Resonance occurs when an external force is applied at the system's natural frequency. The mechanical advantage is that the amplitude of oscillation reaches significantly higher levels, leading to extraordinary effects.

The Resonance Curve

The resonance curve is a graph that shows how the amplitude of oscillation varies with the frequency of the applied force.

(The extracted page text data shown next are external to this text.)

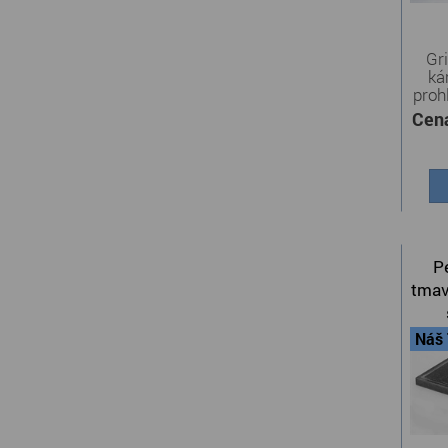
Gri
ká
proh
Cen
P
tmav
Náš 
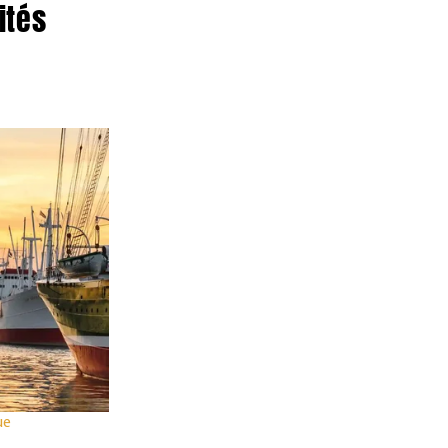
ités
Automne
Extrait des publicités actuelles
A
O
V
d
Corse & Sardaigne
OFFRE SPÉCIALE 209
Voyage de 8 jours
Fr. 1649.-
ue
dès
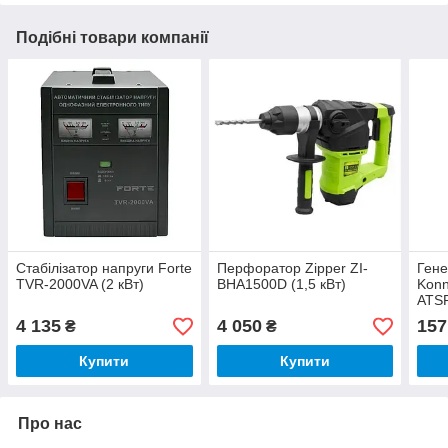
Подібні товари компанії
Стабілізатор напруги Forte
Перфоратор Zipper ZI-
Гене
TVR-2000VA (2 кВт)
BHA1500D (1,5 кВт)
Konn
ATSR
4 135
4 050
157
₴
₴
Купити
Купити
Про нас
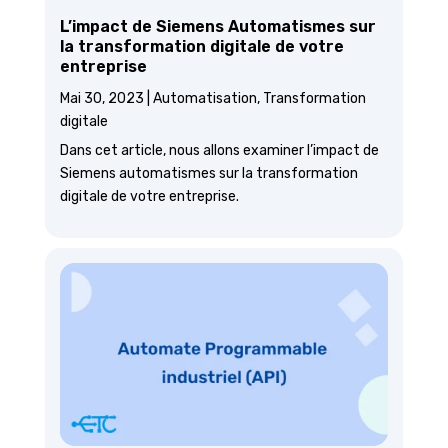
L’impact de Siemens Automatismes sur
la transformation digitale de votre
entreprise
Mai 30, 2023
|
Automatisation
,
Transformation
digitale
Dans cet article, nous allons examiner l’impact de
Siemens automatismes sur la transformation
digitale de votre entreprise.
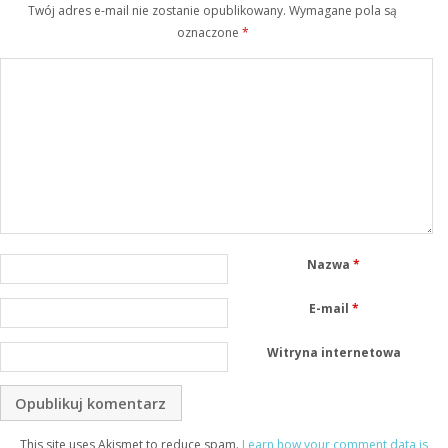
Twój adres e-mail nie zostanie opublikowany.
Wymagane pola są
oznaczone
*
Nazwa
*
E-mail
*
Witryna internetowa
This site uses Akismet to reduce spam.
Learn how your comment data is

Characteristics of the Resonance Curve:

• At the natural frequency, the amplitude peaks dramatically.
• Damping affects the height of the peak: higher damping reduces the peak amplitude.

Example: Tuning a Guitar

When tuning a guitar, the strings resonate at specific frequencies. When you strum a string at its natural frequency, the amplitude increases, creating a beautiful sound characterized by resonance.

Conclusion

In conclusion, understanding the differences between free and forced oscillations, types of damping, and the concept of resonance is crucial in physics. These concepts not only help us describe mechanical systems but also explain many phenomena in everyday life.

Study Notes

• Free oscillations occur naturally; forced oscillations require an external force.
• Natural frequency is the frequency at which systems oscillate freely.
• Light damping allows oscillations to persist longer, while heavy damping suppresses them quickly.
• Critical damping returns a system to equilibrium quickly without oscillation.
• Resonance amplifies oscillations at natural frequency but can be affected significantly by damping.
• Real-world examples include pendulums, bridges, and musical instruments.